大宮競輪場

 <6月5~7日>杉浦颯太がずば抜けた存在。本デビューは遅れたが、2月の岸和田から白星を量産。結果だけでなく、先行にこだわっており内容も抜群だ。まだチャレンジにいるのが不思議なレベル。

 大宮も4月に①①❷着と同期に敗れ優勝こそ逃したが、感覚はつかんでいる。圧倒的なスピードで堂々と押し切ってみせるだろう。

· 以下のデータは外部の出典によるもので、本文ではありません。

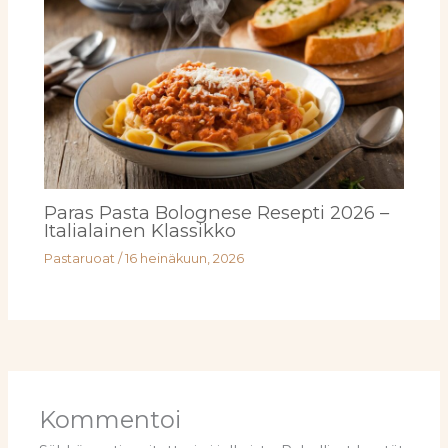
Paras Pasta Bolognese Resepti 2026 –
Italialainen Klassikko
Pastaruoat
/
16 heinäkuun, 2026
Kommentoi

 同じく北日本からは角田吏がエントリー。こちらも本デビューが遅れ、まだ組み立てに甘さが残る。ただ、ダッシュは光るものがあり勝ち負けできる存在。杉浦と連係するようであれば十分にチャンスがある。

 九州は鹿児島から下山聖斗が出走予定。こちらもダッシュが売りで捲りが強烈。直線が長い大宮だけに、最後に大外から飛んでくる。先行力ある辺見祐太や、ヨコの動きを取り入れて安定した谷本奨輝も侮れない。


伊東競輪場

 <6月13~15日>GⅠの裏開催で混戦。シリーズの主役を担うのは福永大智―柴崎淳の中近コンビ。福永は持ち前のスピードに加えて、輪界屈指のスタート力で初手を好きな位置から始められる。

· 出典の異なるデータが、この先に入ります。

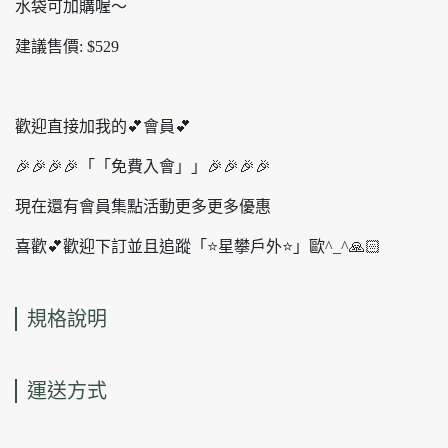
水袋可加購喔〜
建議售價: $529
歡迎直接加我的💕會員💕
🎉🎉🎉🎉「「免費入會」」🎉🎉🎉🎉
現在還有會員集點活動更多更多優惠
喜歡💕歡迎下訂並且追蹤「⭐️星攀戶外⭐️」歐^_^🙏🏻
規格說明
運送方式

 7車立てにおいてこれは大きなアドバンテージ。得意のカマシ、捲りでライバルを圧倒する。実力者の柴崎も気温に比例して調子を上げてくるタイプ。直線で福永を差しかわすシーンもある。

 地元の新田康仁は3月の小松島で落車してから欠場が続いており状態は不安。ただ、500勝レーサーとして底力言わずもがな。地元期待の丸山留依の番手から差し脚を伸ばす。

 4月の当地記念で決勝に乗った杉森輝大は同県の小畑勝広を目標に突っ込む。防府ウィナーズCで決勝入りした久米康平も侮れない存在。力を付けている小堀敢太や一丸尚伍も注目だ。 


静岡競輪場

 <6月10~12日>来期S級復帰が決まっている森山智徳―小川賢人の九州コンビが中心だ。特に小川は来期SⅠに昇級する。

 今期は1月にいきなり落車してから流れに乗れず優勝こそないが、さすがのタテ脚を披露。ここも森山のスピードをもらい大外から強襲する。

 レース巧者の小榑佑弥が侮れない存在。自分でやっても面白いが、番手戦もうまい。目標にできそうな吉田晏生の番手から見せ場をつくる。中四国は富武大―網谷竜次で連係しそう。富のパワーが生きる展開なら一発ある。

 ガールズはパールカップの裏で上位陣が不在。地元の吉村早耶香と、力を付けている松井優佳が中心となる。吉村は2年連続でパールカップに出場していただけに、その悔しさを晴らす。128期の卒記クイーン岩元杏奈がこの2人にどれだけ迫れるか注目だ。